Macaroni Cheese with Tomatoes Recipe, Prepare the veg in advance ready to make these delicious sandwiches.
Macaroni Cheese with Tomatoes Recipe
Serve with a helping of your favorite veg or mixed leaf salad.
Instead of tomatoes you could use a layer of sliced leeks, courgettes, and peppers, lightly cooked in boiling water to soften them.
If you don’t have macaroni, you can use tubes of pasta instead. Take care not to overcook it – it needs to keep a little ‘bite’.
INGREDIENTS FOR 4 SERVINGS
- 10.5 oz macaroni
- 1.4 oz lower-fat spread
- 1 finely chopped small onion
- 1.7 oz plain flour
- 600ml semi-skimmed milk
- 1 tsp English mustard
- 1 pinch ground black pepper
- 2 large sliced tomatoes
- 2.6 oz grated reduced-fat mature Cheddar cheese
1 Preheat the oven to 374°F, fan 338°F, gas mark 5.
2 Cook the macaroni in a large saucepan of boiling water for 8-10 minutes, or according to the instructions on the packet until tender.

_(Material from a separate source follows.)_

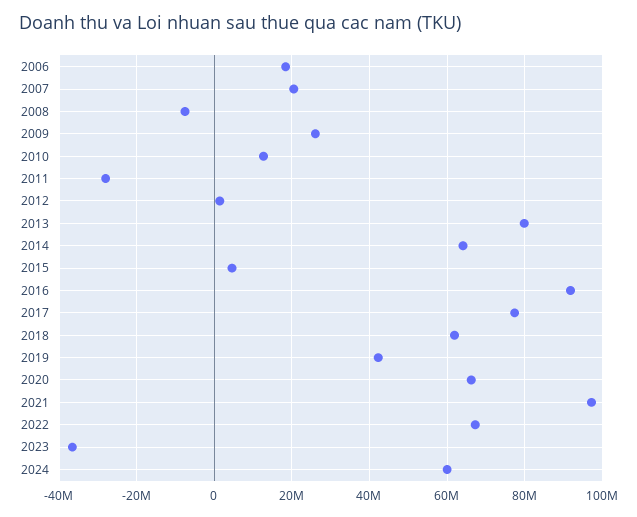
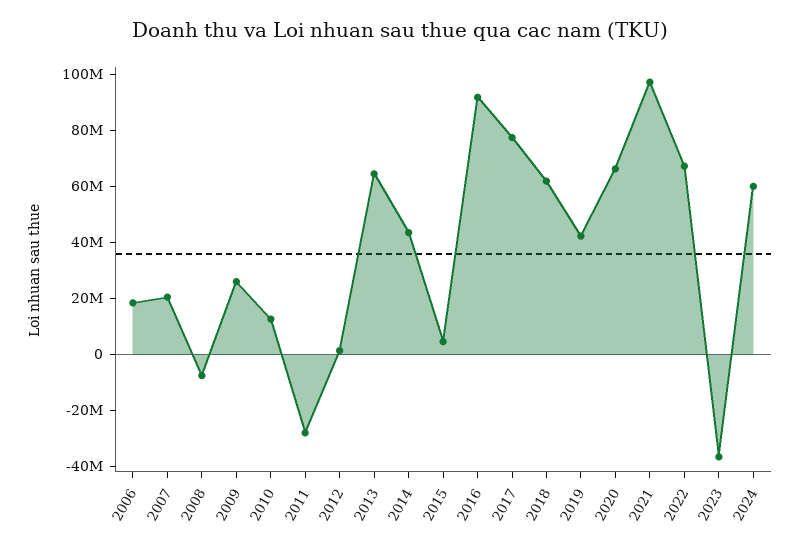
2013: 80000000 -> 65000000
2014: 64000000 -> 45000000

3 Meanwhile, melt the low-fat spread in a large saucepan and cook the onion for 3-4 minutes until softened, but not brown. Remove from the heat and stir in the flour.
4 Return to the heat and cook gently for about 1 minute, stirring, until the mixture has a texture like sand.
5 Remove from the heat and add the milk a little at a time, stirring well to mix together. Then return to the heat, stirring all the time, until the sauce is thick and smooth.
6 At this point, remove from the heat and add about two-thirds of the cheese and the mustard. Season with pepper.
7 Drain the cooked pasta well and return it to the saucepan. Stir in the hot cheese sauce. Tip the mixture into a baking dish that can hold about 1.2 liters, or use individual serving dishes. Top with the sliced tomatoes and sprinkle the leftover cheese on top.
8 Bake for 15-20 minutes, until piping hot, then serve.